Alternative Dispute Resolution – Mediation
It is well known that fewer and fewer civil disputes are being resolved by full court proceedings culminating in trials, whether jury trials or trials to the judge alone (without juries). Jury trials especially are quickly becoming a thing of the past. There are many reasons for this trend, which can only be expected to accelerate in the future. Here are some of them.
- As legal fees and other court-related expenses continue to soar, court proceedings have become prohibitively expensive, and therefore unavailable as a practical means of dispute resolution to all but the wealthiest litigants.
- There is no way to predict when a fully-litigated court case might end. A judgment concluding a case in the trial court might only result in an appeal, with further delays and expense. A reversal in the appellate court might result in a remand to the trial court for a new trial, with the possibility of a new appeal, etc., ad infinitum. There is no way to predict when the case will finally end, or how the mounting costs and delays may be weighed against the value to the litigant of an ultimately favorable outcome.
- Court proceedings are conducted in open court and on the public record. These days, the details of once-obscure court cases are available on the Internet with the click of a few computer keys. Most people and businesses dislike airing their disputes publicly and would prefer a more private means of sorting things out.
- While judges and juries do strive to adjust disputes fairly and reasonably, they must do so with limited information and in the space of a few hours, or even days, but always with only a fraction of the information that the disputing parties have at hand, having lived with the dispute for months or even years. This can and does lead to occasional miscarriages of justice, but always engenders in the litigants a sense that they are losing control over their fate; that they are just rolling the dice and hoping for the best.

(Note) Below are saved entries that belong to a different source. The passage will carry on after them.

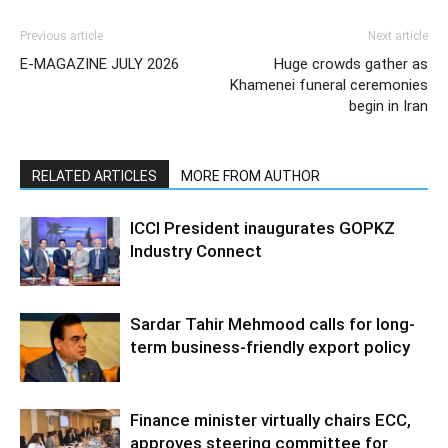
Previous article
Next article
E-MAGAZINE JULY 2026
Huge crowds gather as
Khamenei funeral ceremonies
begin in Iran
RELATED ARTICLES
MORE FROM AUTHOR
ICCI President inaugurates GOPKZ
Industry Connect
Sardar Tahir Mehmood calls for long-
term business-friendly export policy
Finance minister virtually chairs ECC,
approves steering committee for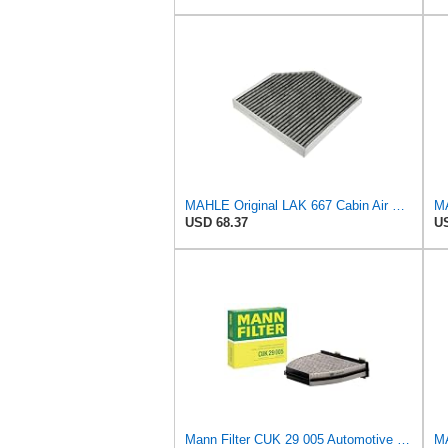
MAHLE Original LAK 667 Cabin Air Filter
MA
USD 68.37
US
Mann Filter CUK 29 005 Automotive Cabin Air Filter with Activated Carbon, Car & Truck Passenger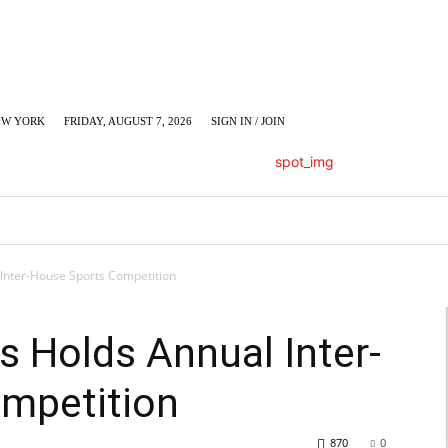
EW YORK
FRIDAY, AUGUST 7, 2026
SIGN IN / JOIN
LUMN
BUSINESS
ENTERTAINMENT
C
 Inter-House Sports Competition
s Holds Annual Inter-
mpetition
870
0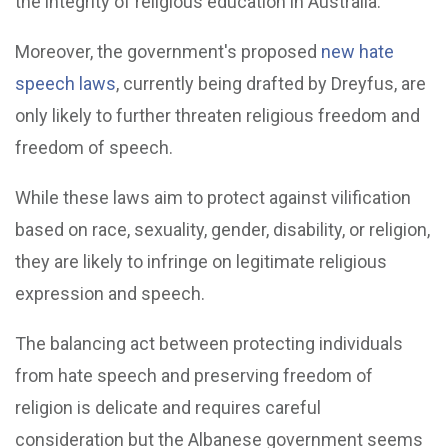
the integrity of religious education in Australia.
Moreover, the government's proposed
new hate
speech laws
, currently being drafted by Dreyfus, are
only likely to further threaten religious freedom and
freedom of speech.
While these laws aim to protect against vilification
based on race, sexuality, gender, disability, or religion,
they are likely to infringe on legitimate religious
expression and speech.
The balancing act between protecting individuals
from hate speech and preserving freedom of
religion is delicate and requires careful
consideration but the Albanese government seems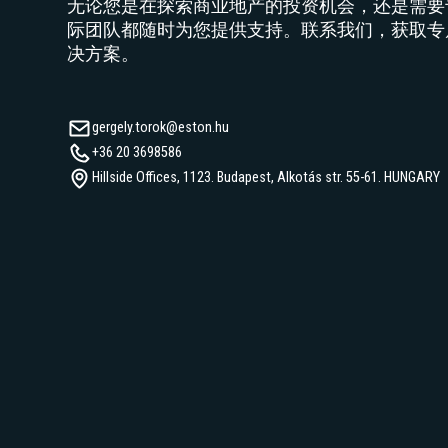
无论您是在探索商业地产的投资机会，还是需要
际团队都随时为您提供支持。联系我们，获取专
决方案。
gergely.torok@eston.hu
+36 20 3698586
Hillside Offices, 1123. Budapest, Alkotás str. 55-61. HUNGARY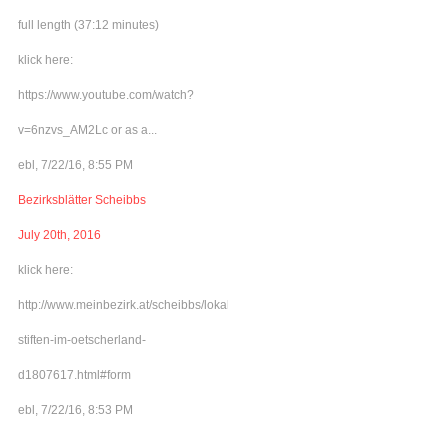
full length (37:12 minutes)
klick here:
https://www.youtube.com/watch?
v=6nzvs_AM2Lc or as a...
ebl, 7/22/16, 8:55 PM
Bezirksblätter Scheibbs
July 20th, 2016
klick here:
http://www.meinbezirk.at/scheibbs/lokales/frieden-
stiften-im-oetscherland-
d1807617.html#form
ebl, 7/22/16, 8:53 PM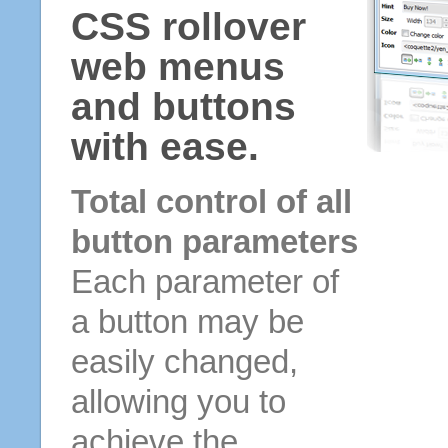
CSS rollover
web menus
and buttons
with ease.
Total control of all
button parameters
Each parameter of
a button may be
easily changed,
allowing you to
achieve the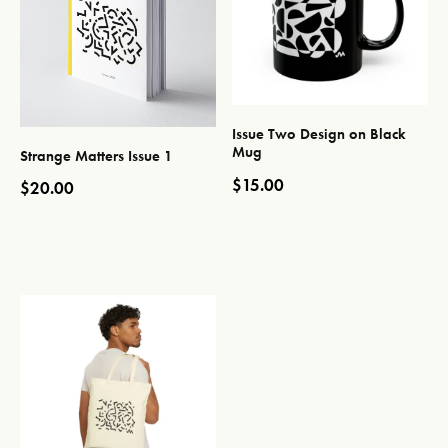
Issue Two Design on Black
Mug
Strange Matters Issue 1
$
15.00
$
20.00
This product has multiple var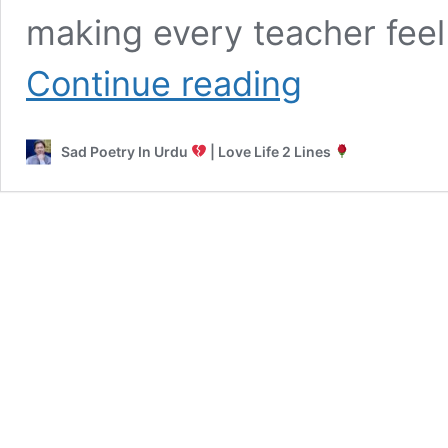
making every teacher fee
Poetry
Continue reading
for
Teachers
in
Sad Poetry In Urdu
| Love Life 2 Lines
Urdu
|
2
Lines,
Funny
&
Farewell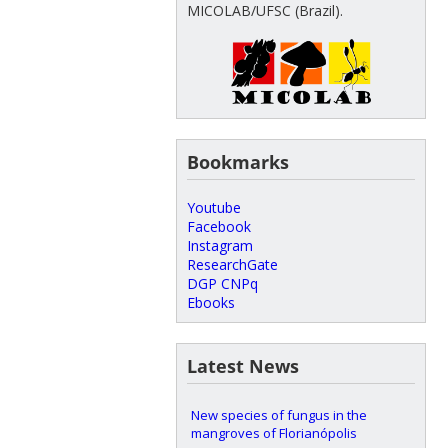
MICOLAB/UFSC (Brazil).
Bookmarks
Youtube
Facebook
Instagram
ResearchGate
DGP CNPq
Ebooks
Latest News
New species of fungus in the
mangroves of Florianópolis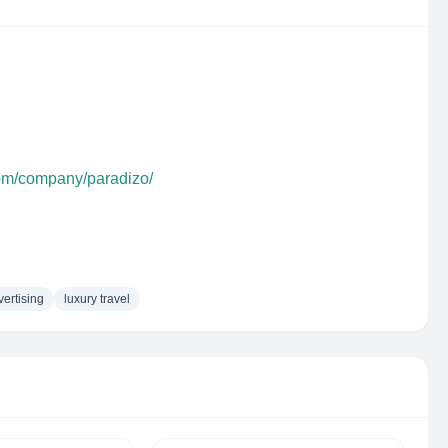
com/company/paradizo/
vertising
luxury travel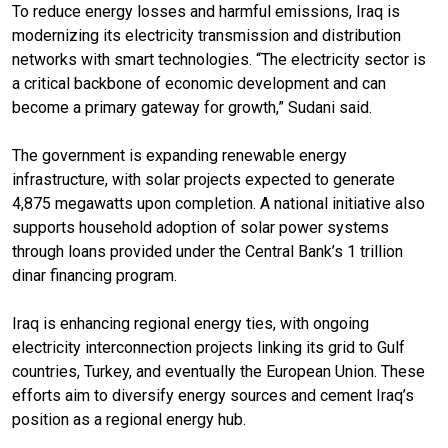
To reduce energy losses and harmful emissions, Iraq is
modernizing its electricity transmission and distribution
networks with smart technologies. “The electricity sector is
a critical backbone of economic development and can
become a primary gateway for growth,” Sudani said.
The government is expanding renewable energy
infrastructure, with solar projects expected to generate
4,875 megawatts upon completion. A national initiative also
supports household adoption of solar power systems
through loans provided under the Central Bank’s 1 trillion
dinar financing program.
Iraq is enhancing regional energy ties, with ongoing
electricity interconnection projects linking its grid to Gulf
countries, Turkey, and eventually the European Union. These
efforts aim to diversify energy sources and cement Iraq’s
position as a regional energy hub.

- Reaching a mutually agreeable settlement of civil disputes through a voluntary process of give-and-take can leave fewer hard feelings between the parties, who have often been associated in business, family or friendship relationships for many years, some of which through necessity must continue into the future. Helping to deemphasize the “winners” and “losers” aspects of the dispute resolution process can promote healing and forgiveness.

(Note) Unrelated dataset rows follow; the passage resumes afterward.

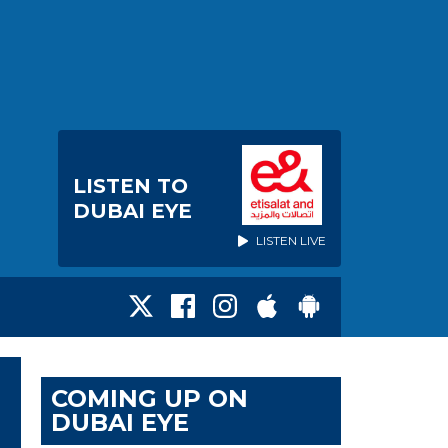
LISTEN TO
DUBAI EYE
LISTEN LIVE
COMING UP ON
DUBAI EYE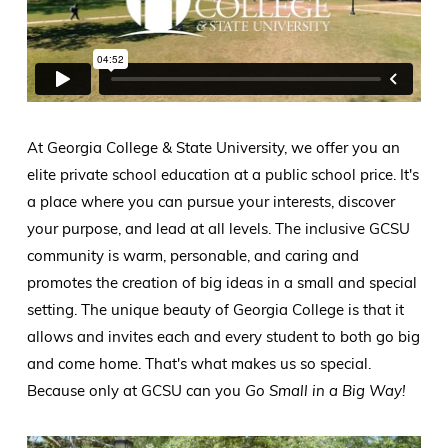
At Georgia College & State University, we offer you an
elite private school education at a public school price. It's
a place where you can pursue your interests, discover
your purpose, and lead at all levels. The inclusive GCSU
community is warm, personable, and caring and
promotes the creation of big ideas in a small and special
setting. The unique beauty of Georgia College is that it
allows and invites each and every student to both go big
and come home. That's what makes us so special.
Because only at GCSU can you
Go Small in a Big Way!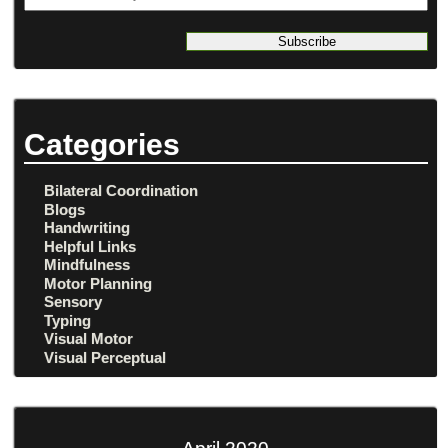
address
Categories
Bilateral Coordination
Blogs
Handwriting
Helpful Links
Mindfulness
Motor Planning
Sensory
Typing
Visual Motor
Visual Perceptual
April 2020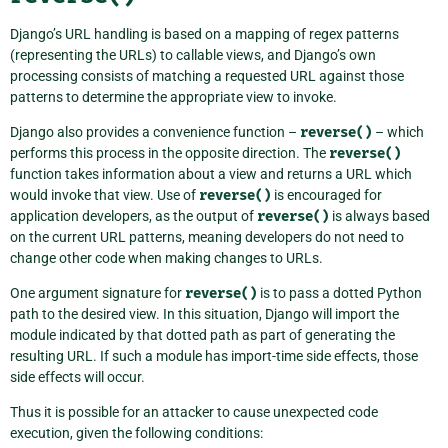
Django’s URL handling is based on a mapping of regex patterns
(representing the URLs) to callable views, and Django’s own
processing consists of matching a requested URL against those
patterns to determine the appropriate view to invoke.
Django also provides a convenience function –
reverse()
– which
performs this process in the opposite direction. The
reverse()
function takes information about a view and returns a URL which
would invoke that view. Use of
reverse()
is encouraged for
application developers, as the output of
reverse()
is always based
on the current URL patterns, meaning developers do not need to
change other code when making changes to URLs.
One argument signature for
reverse()
is to pass a dotted Python
path to the desired view. In this situation, Django will import the
module indicated by that dotted path as part of generating the
resulting URL. If such a module has import-time side effects, those
side effects will occur.
Thus it is possible for an attacker to cause unexpected code
execution, given the following conditions:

The term “Alternative Dispute Resolution,” or “ADR” encompasses many different approaches. Section 802.12 of the Wisconsin Statutes lists no few than ten:
- Binding Arbitration
- Direct Negotiation
- Early Neutral Evaluation
- Focus Group
- Moderated Settlement Conference
- Nonbinding Arbitration
- Settlement Alternative
- Summary Jury Trial
By far the most common of these is Mediation, a dispute resolution process in which a neutral 3rd person, who has no power to impose a decision if all of the parties do not agree to settle the case, helps the parties reach an agreement by focusing on the key issues in the case, exchanging information between the parties and exploring options for settlement. §802.12(1), Wis. Stats.
Cost-containment, privacy, greater personal control and participation, quicker resolutions, and the possibility of a more peaceful outcome: these are all reasons why ADR and especially Mediation will become increasing prevalent in resolving civil disputes. Where it is possible, it is a better process.
Virtually any kind of civil dispute can be appropriate for ADR, including family law matters, business disputes, and real estate boundary contests. While some might believe that a certain dispute could never be resolved through the mediated settlement discussions, lawyers, judges and meditators familiar with Mediation can almost always cite examples of cases that looked impossible to resolve settling completely and to the mutual satisfaction of the disputing parties.